If you can't deploy your own solution, AdBrite works and you get 75% of the loot.
The only thing missing in AdBrite is competitive bidding but you also don't have smart pricing so it's a wash IMO.
FYI, I'm running an ad campaign at the moment on just Google Search, not the content network, and it's not charging me the full price for any clicks so they appear to smart price everything and not just the content network.
FYI, I'm running an ad campaign at the moment on just Google Search, not the content network, and it's not charging me the full price for any clicks so they appear to smart price everything and not just the content network.
i think that is the adwords ad discounter, not smartpricing:
[adwords.google.com...]
The downside is a crappy site has no hope.
It's not a hassle if you deploy an automated solution.
I have yet to hear of an automated solution that identifies, contacts, and pitches potential advertisers.
I can see why some publishers might want to sell text ads directly to advertisers, but for many of us--especially those of us with editorially diverse sites--it makes a lot more sense to use a value-added aggregator like Google. The same goes for display ads: I work with a specialized ad network in New York (it's really as much a rep firm as an ad network) that brings in campaigns for national tourist offices, airlines, cruise lines, and other major advertisers. I'd never be able to make those ad sales myself, because (a) I don't have the contacts; (b) I don't have the time; (c) I'm not in a position, geographically or otherwise, to take New York media buyers to lunch and talk to them in Mediaspeak; and (c) most of the advertisers want to spread their impressions over more than one site.
There's a reason why ad networks and rep firms exist: They're specialists who know more about selling and serving ads than the average publisher does.
I have yet to hear of an automated solution that identifies, contacts, and pitches potential advertisers
Don't need to contact them because if your site is really popular they will find you and I have advertisers from all over the world, not just the US.

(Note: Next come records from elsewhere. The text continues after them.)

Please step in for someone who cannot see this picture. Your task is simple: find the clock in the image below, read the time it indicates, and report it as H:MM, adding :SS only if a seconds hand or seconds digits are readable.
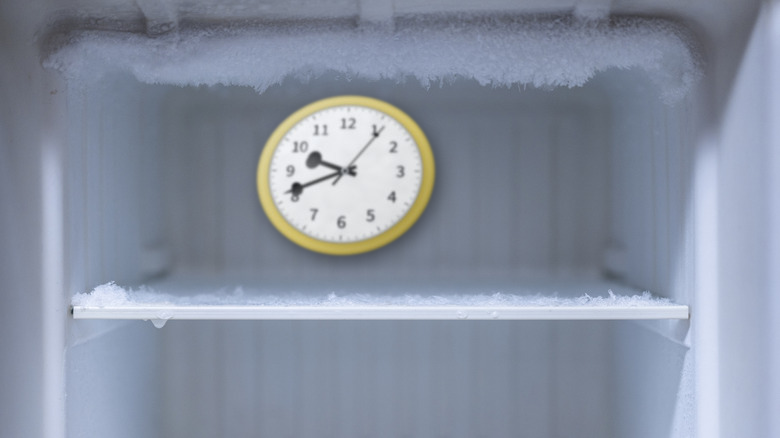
9:41:06
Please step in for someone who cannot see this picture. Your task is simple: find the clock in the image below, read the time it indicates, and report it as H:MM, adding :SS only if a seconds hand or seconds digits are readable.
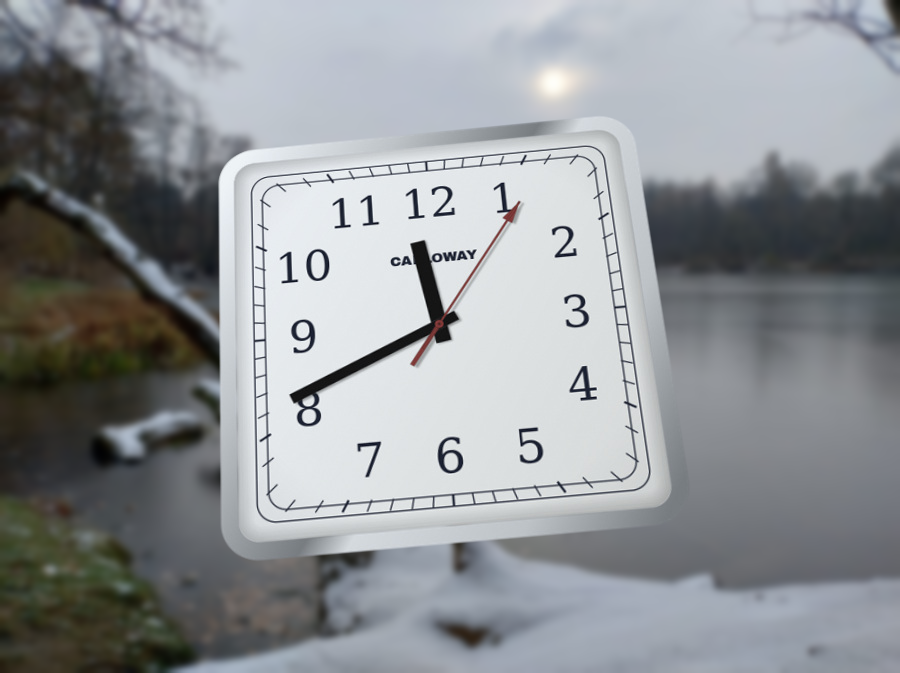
11:41:06
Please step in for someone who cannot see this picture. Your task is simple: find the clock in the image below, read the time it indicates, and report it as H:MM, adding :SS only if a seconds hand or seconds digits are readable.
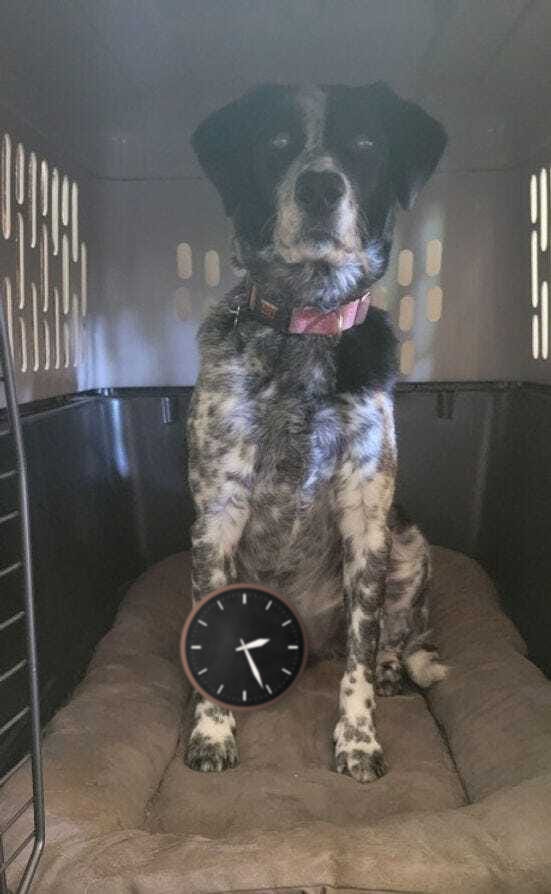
2:26
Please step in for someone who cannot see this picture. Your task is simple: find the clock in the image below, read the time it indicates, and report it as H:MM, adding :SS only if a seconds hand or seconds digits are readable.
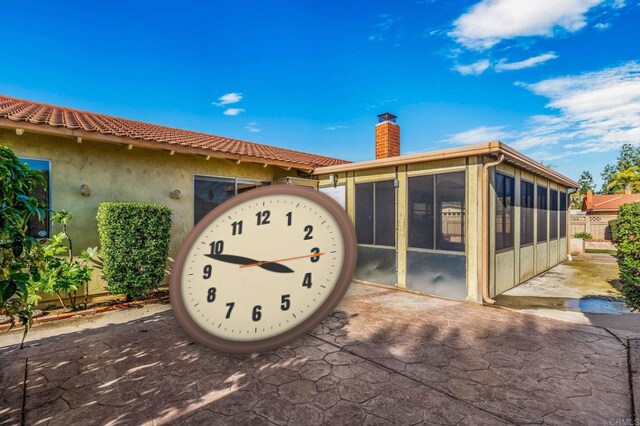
3:48:15
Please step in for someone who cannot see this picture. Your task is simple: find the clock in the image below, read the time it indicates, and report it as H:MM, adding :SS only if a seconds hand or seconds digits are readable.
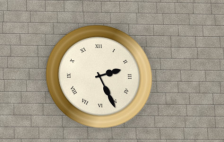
2:26
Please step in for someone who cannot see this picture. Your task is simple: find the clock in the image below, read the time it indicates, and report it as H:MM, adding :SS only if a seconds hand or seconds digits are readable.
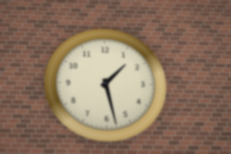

That's why I have subtle links under all my sponsored ads "Advertise Here..." as people stumble across those links they swipe their credit card and up the ads go, plus a full page on advertising and an ecommerce page to let them pick the ad package and purchase online.
AdSense does ad to the mix but the sponsored links perform very well and I get all of the money less credit card processing transaction fees and the money is in the bank 3 days later - very civilized ;)
Don't need to contact them because if your site is really popular they will find you and I have advertisers from all over the world, not just the US.
I get about half a million visitors a month from all over the world, but that doesn't mean:
1) A travel agency selling Elbonian kayak cruises to UK residents is going to find an Elbonian kayak-cruise page on my site and want to buy an ad on that page, or...
2) I'm going to want to spend time discussing ad rates with a UK kayak-cruising agency, collecting payment, and setting up an ad to reach a geotargeted audience on that one page of my 5,000+-page site.
It's far more efficient for the travel agency and for me to let Google be the intermediary and aggregator.
I finish a 20-page guide to Widgetburg, Elbonia and publish it this afternoon. Almost instantly, that content is being monetized by targeted (including geotargeted) AdSense ads for hotels, tours, or whatever ads Google might have in inventory for Widgetburg or Elbonia. That's a lot easier and more profitable for me than trying to line up advertisers who market services for travelers to Widgetburg.
Let's face it: If AdSense didn't offer value to publishers, you wouldn't be seeing publishers using it (including publishers who have their their own very large advertising-sales departments).
1) The advertiser may not have an affiliate program. (Many, if not most, advertisers don't.)2) Even if the advertiser does have an affiliate program, the publisher may not want to trade guaranteed AdSense revenues for revenues from an affiliate program that may or may not materialize or that may be slow in coming.
Those are true statements. That's why it pays to do the research to see if 1) they have an affiliate program, and 2) if they do, to test it out and see if it makes you more money.